- Born: 12 October 1876
- Died: 1963 (aged 86–87)
- Education: Academy of Fine Arts, Munich
- Known for: Painting

= Edgar Downs =

English painter

Edgar Downs, ROI, (1876–1963) was a British painter, known for painting agricultural scenes.

Downs was born on 12 October 1876 at Claughton, Birkenhead, the son of William Downs. He was educated at Birkenhead School and the Academy of Fine Arts, Munich, and received a silver medal there.

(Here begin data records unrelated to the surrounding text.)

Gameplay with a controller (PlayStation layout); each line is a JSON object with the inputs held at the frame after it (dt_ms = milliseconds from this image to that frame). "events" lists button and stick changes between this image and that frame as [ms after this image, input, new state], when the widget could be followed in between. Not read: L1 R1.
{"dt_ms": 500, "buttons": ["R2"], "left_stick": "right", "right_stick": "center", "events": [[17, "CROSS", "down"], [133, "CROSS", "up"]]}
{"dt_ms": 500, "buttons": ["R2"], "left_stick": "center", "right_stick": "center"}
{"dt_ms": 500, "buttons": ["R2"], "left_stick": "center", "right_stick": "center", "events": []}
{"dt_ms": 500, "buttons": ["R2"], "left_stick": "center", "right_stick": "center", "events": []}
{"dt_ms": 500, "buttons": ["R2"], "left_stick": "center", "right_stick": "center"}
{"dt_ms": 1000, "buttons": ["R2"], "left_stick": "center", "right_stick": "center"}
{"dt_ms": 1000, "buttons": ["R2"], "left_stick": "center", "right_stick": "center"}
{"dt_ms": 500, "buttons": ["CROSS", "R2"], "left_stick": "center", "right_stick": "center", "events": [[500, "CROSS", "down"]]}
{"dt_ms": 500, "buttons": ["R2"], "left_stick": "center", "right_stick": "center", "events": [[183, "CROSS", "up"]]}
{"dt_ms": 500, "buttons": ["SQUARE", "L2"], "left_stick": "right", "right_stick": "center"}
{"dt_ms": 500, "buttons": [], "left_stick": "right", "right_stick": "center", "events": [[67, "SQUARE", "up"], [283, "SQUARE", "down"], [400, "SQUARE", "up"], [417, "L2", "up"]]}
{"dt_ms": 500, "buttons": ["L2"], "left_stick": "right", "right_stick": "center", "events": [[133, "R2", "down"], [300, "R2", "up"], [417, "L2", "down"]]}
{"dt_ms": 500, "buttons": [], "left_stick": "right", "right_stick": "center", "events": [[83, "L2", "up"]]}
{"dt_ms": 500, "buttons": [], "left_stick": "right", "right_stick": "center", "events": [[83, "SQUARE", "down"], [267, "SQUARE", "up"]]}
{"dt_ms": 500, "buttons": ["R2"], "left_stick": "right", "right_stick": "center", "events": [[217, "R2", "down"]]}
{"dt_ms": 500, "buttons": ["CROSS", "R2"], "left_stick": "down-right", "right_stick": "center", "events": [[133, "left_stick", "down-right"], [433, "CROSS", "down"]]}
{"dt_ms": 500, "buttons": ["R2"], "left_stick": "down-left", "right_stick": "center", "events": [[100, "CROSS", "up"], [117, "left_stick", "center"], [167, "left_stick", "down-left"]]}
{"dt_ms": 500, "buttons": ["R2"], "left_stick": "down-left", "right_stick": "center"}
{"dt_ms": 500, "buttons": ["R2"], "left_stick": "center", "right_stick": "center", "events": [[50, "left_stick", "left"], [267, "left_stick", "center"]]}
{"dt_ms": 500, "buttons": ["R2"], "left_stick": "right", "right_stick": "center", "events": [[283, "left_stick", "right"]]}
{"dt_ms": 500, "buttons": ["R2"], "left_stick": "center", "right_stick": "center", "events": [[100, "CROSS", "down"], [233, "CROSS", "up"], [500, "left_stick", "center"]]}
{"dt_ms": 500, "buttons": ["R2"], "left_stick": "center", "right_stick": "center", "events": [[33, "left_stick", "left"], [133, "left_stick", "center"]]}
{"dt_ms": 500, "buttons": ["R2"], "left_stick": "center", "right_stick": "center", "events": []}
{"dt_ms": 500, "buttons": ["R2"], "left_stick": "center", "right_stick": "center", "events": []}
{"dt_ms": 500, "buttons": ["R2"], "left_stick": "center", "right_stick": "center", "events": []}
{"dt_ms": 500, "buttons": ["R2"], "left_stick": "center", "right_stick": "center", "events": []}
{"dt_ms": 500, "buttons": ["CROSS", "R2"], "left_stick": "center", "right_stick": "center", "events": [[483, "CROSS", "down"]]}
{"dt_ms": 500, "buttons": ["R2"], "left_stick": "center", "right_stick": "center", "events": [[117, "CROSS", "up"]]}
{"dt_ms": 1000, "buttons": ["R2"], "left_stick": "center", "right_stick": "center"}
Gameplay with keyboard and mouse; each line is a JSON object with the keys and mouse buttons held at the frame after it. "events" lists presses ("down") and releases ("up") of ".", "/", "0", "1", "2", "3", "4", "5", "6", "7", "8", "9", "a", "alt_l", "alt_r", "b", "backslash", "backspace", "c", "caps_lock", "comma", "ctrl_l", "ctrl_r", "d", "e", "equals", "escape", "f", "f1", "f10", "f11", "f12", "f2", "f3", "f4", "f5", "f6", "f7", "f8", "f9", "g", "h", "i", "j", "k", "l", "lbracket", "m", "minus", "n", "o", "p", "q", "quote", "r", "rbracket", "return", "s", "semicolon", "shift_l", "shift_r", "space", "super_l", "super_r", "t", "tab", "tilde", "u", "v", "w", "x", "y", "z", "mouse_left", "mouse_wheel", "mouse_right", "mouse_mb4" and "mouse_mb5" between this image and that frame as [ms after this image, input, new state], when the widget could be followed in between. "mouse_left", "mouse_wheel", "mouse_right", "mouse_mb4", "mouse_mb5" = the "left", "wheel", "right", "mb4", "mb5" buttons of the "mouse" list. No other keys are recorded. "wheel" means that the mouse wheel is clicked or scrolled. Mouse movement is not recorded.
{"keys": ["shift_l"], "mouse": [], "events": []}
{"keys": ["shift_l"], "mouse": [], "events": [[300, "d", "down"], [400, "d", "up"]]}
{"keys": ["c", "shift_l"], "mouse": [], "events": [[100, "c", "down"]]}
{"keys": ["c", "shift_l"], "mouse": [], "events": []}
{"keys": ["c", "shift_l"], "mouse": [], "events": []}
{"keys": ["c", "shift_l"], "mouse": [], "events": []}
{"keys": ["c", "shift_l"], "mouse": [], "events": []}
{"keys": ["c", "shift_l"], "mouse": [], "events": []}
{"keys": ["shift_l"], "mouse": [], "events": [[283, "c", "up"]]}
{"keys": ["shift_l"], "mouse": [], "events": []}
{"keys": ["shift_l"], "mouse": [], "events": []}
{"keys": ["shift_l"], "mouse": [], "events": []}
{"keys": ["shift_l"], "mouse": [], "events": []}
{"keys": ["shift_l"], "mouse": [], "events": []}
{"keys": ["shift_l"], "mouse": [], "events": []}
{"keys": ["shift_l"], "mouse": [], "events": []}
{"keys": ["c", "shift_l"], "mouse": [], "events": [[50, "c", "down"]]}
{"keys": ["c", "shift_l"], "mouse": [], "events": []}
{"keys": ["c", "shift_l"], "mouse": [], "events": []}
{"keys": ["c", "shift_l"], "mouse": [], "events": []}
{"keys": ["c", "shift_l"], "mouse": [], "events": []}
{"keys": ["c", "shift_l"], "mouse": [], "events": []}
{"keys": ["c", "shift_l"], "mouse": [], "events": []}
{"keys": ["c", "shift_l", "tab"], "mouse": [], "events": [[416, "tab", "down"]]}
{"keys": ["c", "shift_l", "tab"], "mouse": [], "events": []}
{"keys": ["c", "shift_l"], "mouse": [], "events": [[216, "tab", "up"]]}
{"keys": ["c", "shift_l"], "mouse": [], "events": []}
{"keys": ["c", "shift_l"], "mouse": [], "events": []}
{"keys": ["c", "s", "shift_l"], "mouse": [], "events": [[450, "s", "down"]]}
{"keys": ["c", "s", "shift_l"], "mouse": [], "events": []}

He exhibited paintings called Our Daily Bread and The Edge of the Bog at the Royal Academy in 1911, when his address was given as 12 Bedford Gardens, Kensington, London. His other addresses included Arun House at Clymping, West Sussex, and latterly Mudeford, Hampshire where he died.

During World War I, he served as a war artist, including spells at Gallipoli in 1915 and Salonica in 1916. He was assigned to the 1st County of London Yeomanry in July 1918. One of his paintings made at this time hangs in the Headquarters of the Inns of Court & City Yeomanry.

Two of his works, Gathering Kelp (1914) and Cattle Ploughing in an Open Landscape (c. 1914), are in the collection of Fordingbridge Town Council at Fordingbridge Town Hall.

He was a member of the Royal Institute of Oil Painters ("ROI"), the London Sketch Club and Chelsea Arts Club.

In addition to the RA, ROI, and London Sketch Club, he exhibited at Royal Cambrian Academy of Art and the Walker Gallery.